* **Task objective**
Please rewrite the text from these entries, substituting "płytek" for every "paneli" and changing nothing else. Leave the pictures out of your answer.

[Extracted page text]
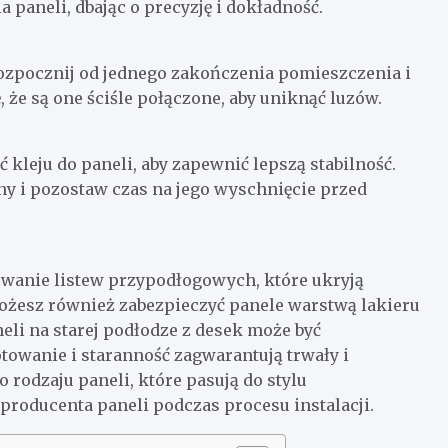
ia paneli, dbając o precyzję i dokładność.
ozpocznij od jednego zakończenia pomieszczenia i
 że są one ściśle połączone, aby uniknąć luzów.
 kleju do paneli, aby zapewnić lepszą stabilność.
ny i pozostaw czas na jego wyschnięcie przed
owanie listew przypodłogowych, które ukryją
Możesz również zabezpieczyć panele warstwą lakieru
neli na starej podłodze z desek może być
owanie i staranność zagwarantują trwały i
 rodzaju paneli, które pasują do stylu
producenta paneli podczas procesu instalacji.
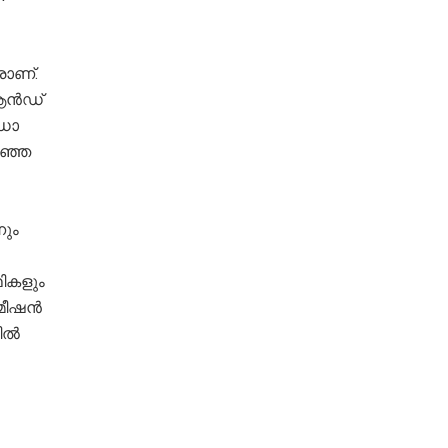
രാണ്.
 ആൻഡ്
ഡാ
ിഞ്ഞ
നും
ഥികളും
്മീഷൻ
യിൽ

* **Response for this exercise**
ia płytek, dbając o precyzję i dokładność.
ozpocznij od jednego zakończenia pomieszczenia i
 że są one ściśle połączone, aby uniknąć luzów.
 kleju do płytek, aby zapewnić lepszą stabilność.
ny i pozostaw czas na jego wyschnięcie przed
owanie listew przypodłogowych, które ukryją
Możesz również zabezpieczyć panele warstwą lakieru
neli na starej podłodze z desek może być
owanie i staranność zagwarantują trwały i
 rodzaju płytek, które pasują do stylu
producenta płytek podczas procesu instalacji.
രാണ്.
 ആൻഡ്
ഡാ
ിഞ്ഞ
നും
ഥികളും
്മീഷൻ
യിൽ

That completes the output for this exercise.